Experts: Obama's 'Deadly Mistakes' Probably Legal

Weinstein's congressman slams 'sobering' drone failure
By Rob Quinn,  Newser Staff
Posted Apr 24, 2015 5:57 AM CDT
Experts: Obama's 'Deadly Mistakes' Probably Legal
These undated photos released by the FBI show Adam Yahiye Gadahn, who was born Adam Pearlman.   (AP Photo/FBI, File)

The accidental killing of two Western hostages in a drone strike was what President Obama calls a "deadly mistake"—and despite protests from the ACLU and others, it appears to have been a legal one, experts say. "I don't initially see legal problems," an assistant professor of government at American University tells the AP. ''If the attacks were carried out against al-Qaeda, they were legitimate under US law." President Obama said yesterday that he took "full responsibility" for the CIA drone strikes in the Afghanistan-Pakistan border region in January, which also killed two American al-Qaeda suspects. In other developments:

  • American officials say weeks of surveillance of the compound hit by a drone strike did not reveal the presence of American hostage Warren Weinstein and Italian hostage Giovanni Lo Porto, the New York Times reports. It was only from analyzing communications in the weeks after the strike that the CIA realized six people, not four, had been killed and buried, the Times reports.

  • One of the harshest critics of the operation has been Weinstein's congressman, Rep.
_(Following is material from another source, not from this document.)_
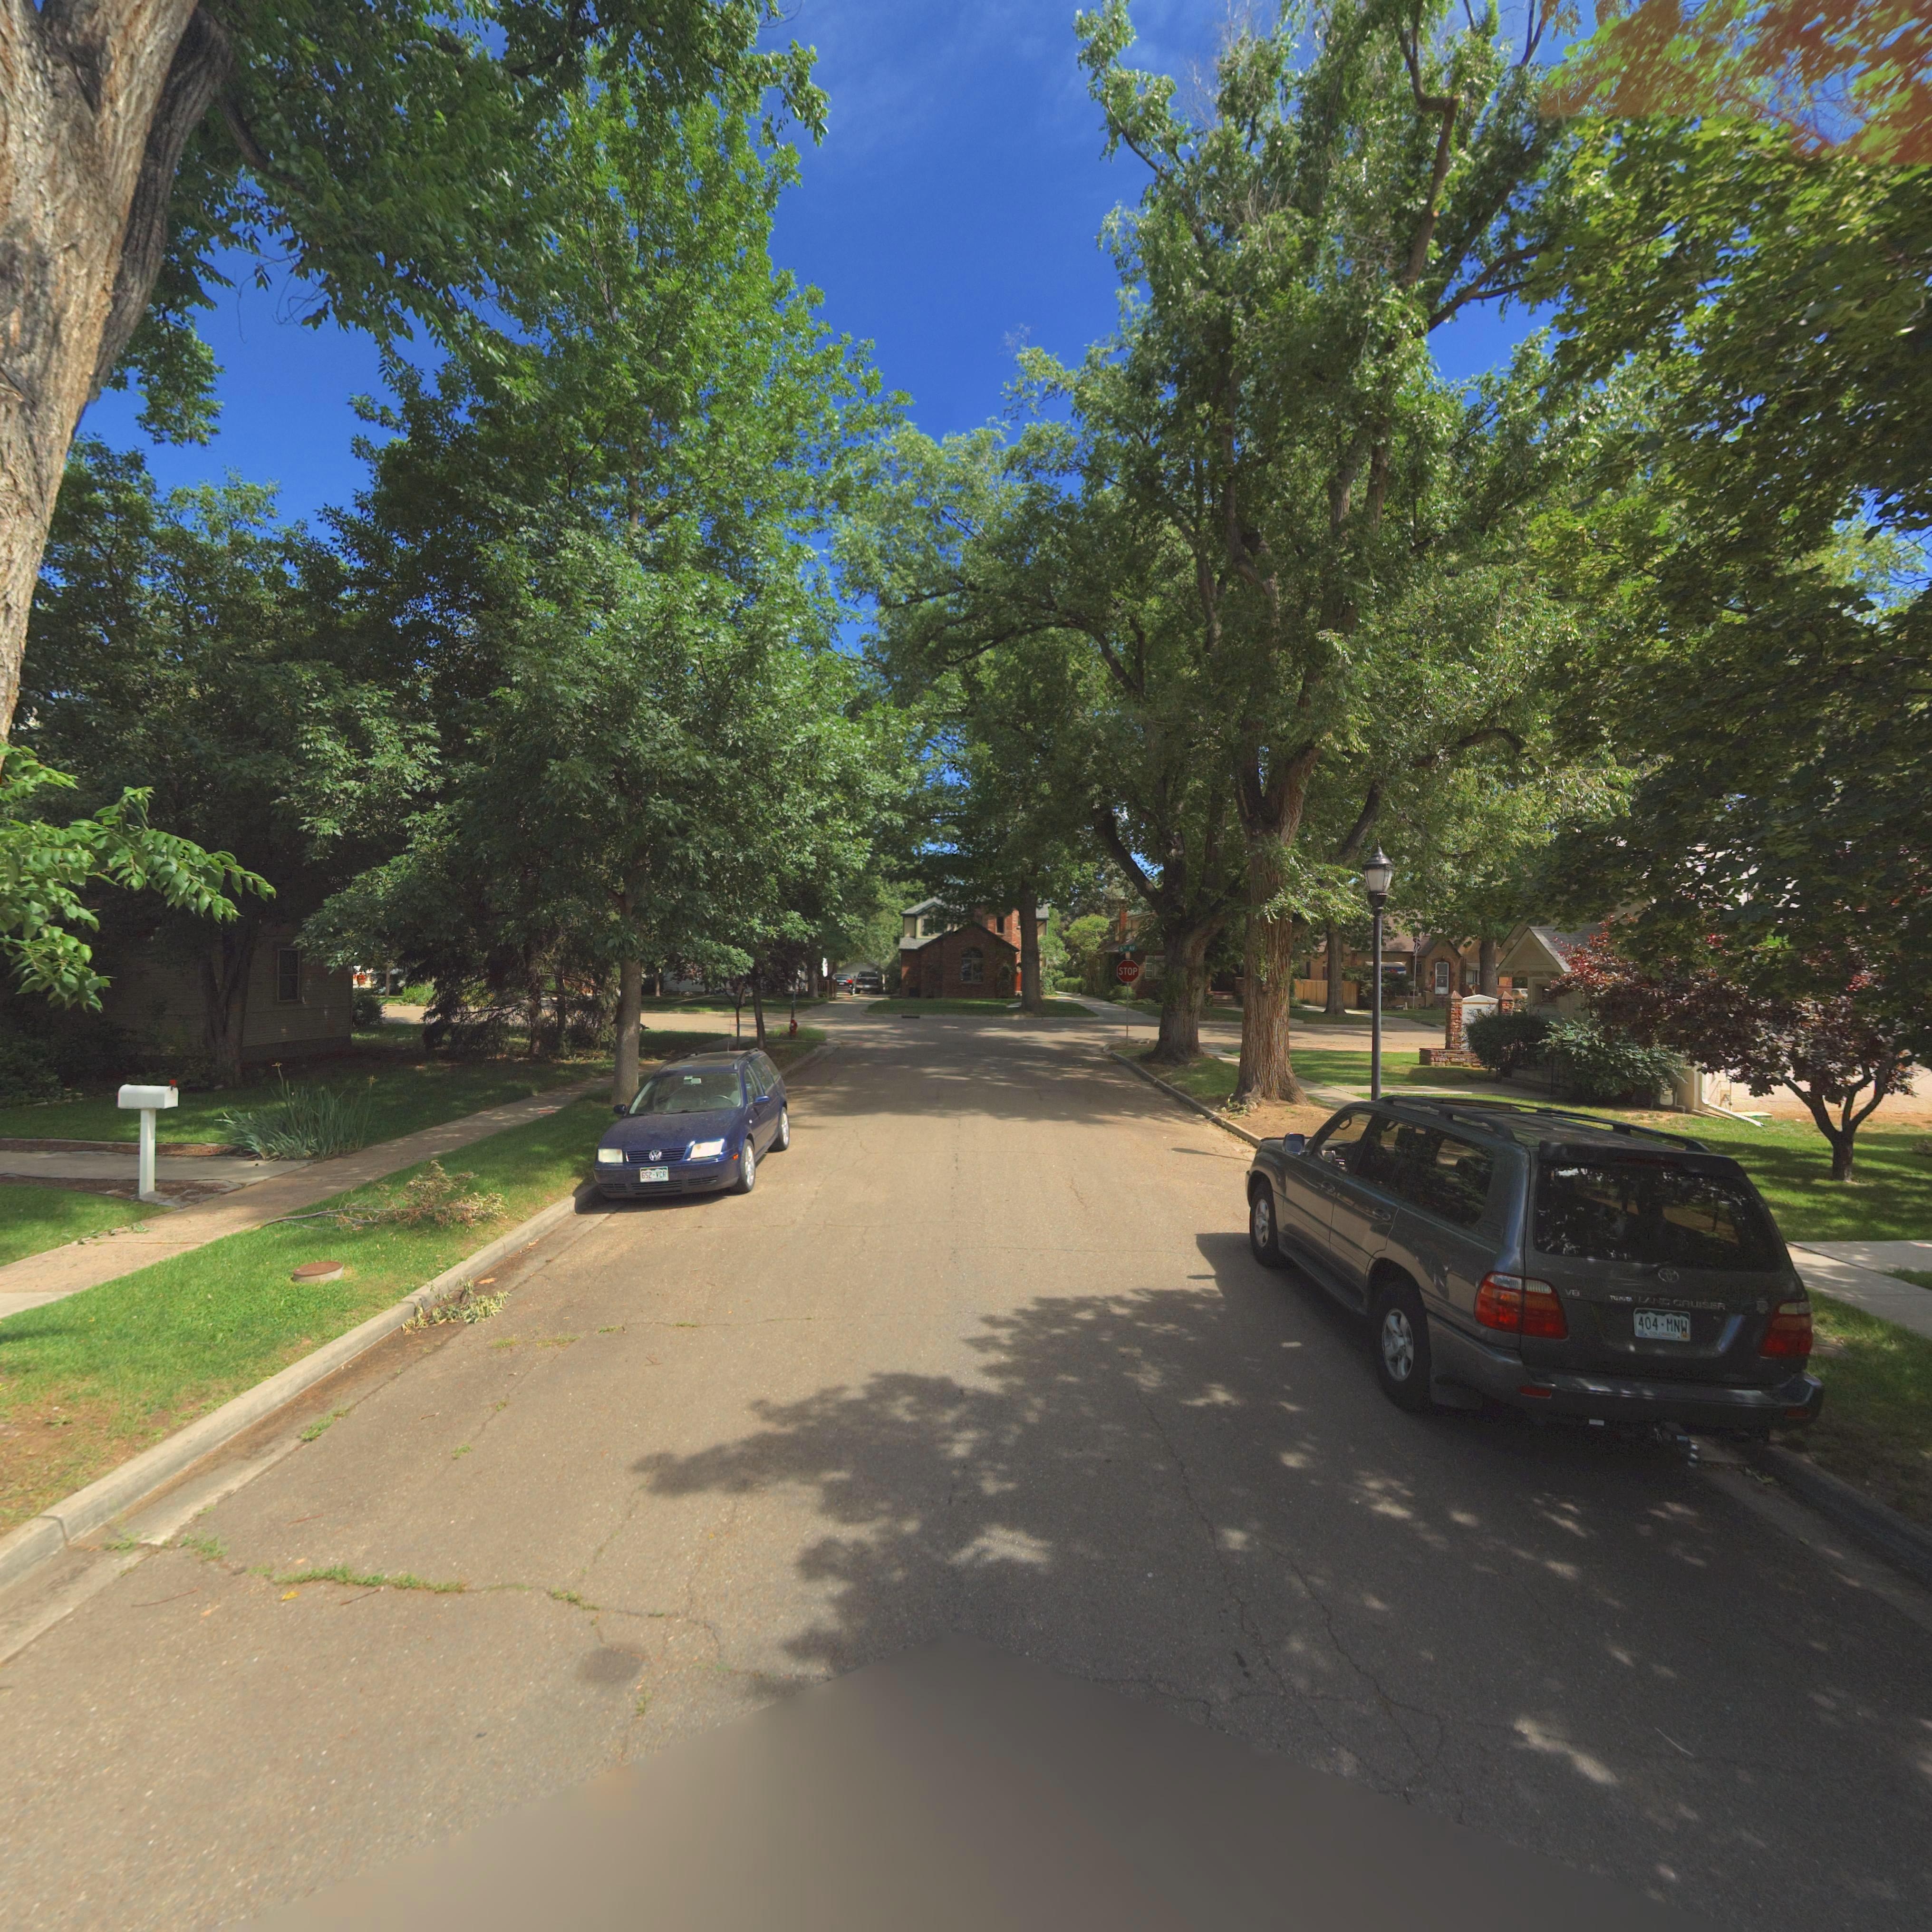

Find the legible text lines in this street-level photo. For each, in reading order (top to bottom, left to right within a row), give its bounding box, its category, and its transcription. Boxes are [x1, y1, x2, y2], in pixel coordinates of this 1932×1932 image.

[1120, 945, 1135, 951] StreetName: 6** AV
John K. Delaney of Maryland, who calls it "a sobering national security and government failure," Politico reports. The Democrat says he is "determined to ensure that Warren's story is not forgotten, that we get to the bottom of why Warren wasn't found and how he was killed, and that we drive tangible improvements to our hostage response process from an intelligence and resources coordination perspective."
  • Jameel Jaffer, ACLU deputy legal director, tells the AP that "the US quite literally didn't know who it was killing." "Everybody understands that if you are going to use lethal force, there are going to be civilian casualties," he says. "When in strike after strike after strike there are civilian casualties, it's very hard to understand how that record can be squared with what the president described in 2013," when he said no strikes would happen without the "near-certainty that no civilians will be killed or injured."
  • The New York Times has a profile of Adam Gadahn, the American al-Qaeda propagandist killed in what the US says was "probably a separate" strike to the one that killed US al-Qaeda suspect Ahmed Farouq and the two hostages. Gadahn, a 36-year-old convert to Islam, grew up on a goat farm in California and is believed to have moved to Pakistan and joined al-Qaeda in the late 1990s, eventually becoming a member of Osama bin Laden's inner circle. He started appearing in propaganda videos in 2004, one of them praising the 9/11 attackers. In 2006, he became the first US citizen charged with treason since 1952. Gadahn, known as "Azzam the American," called Obama "snakelike" in a 2010 video.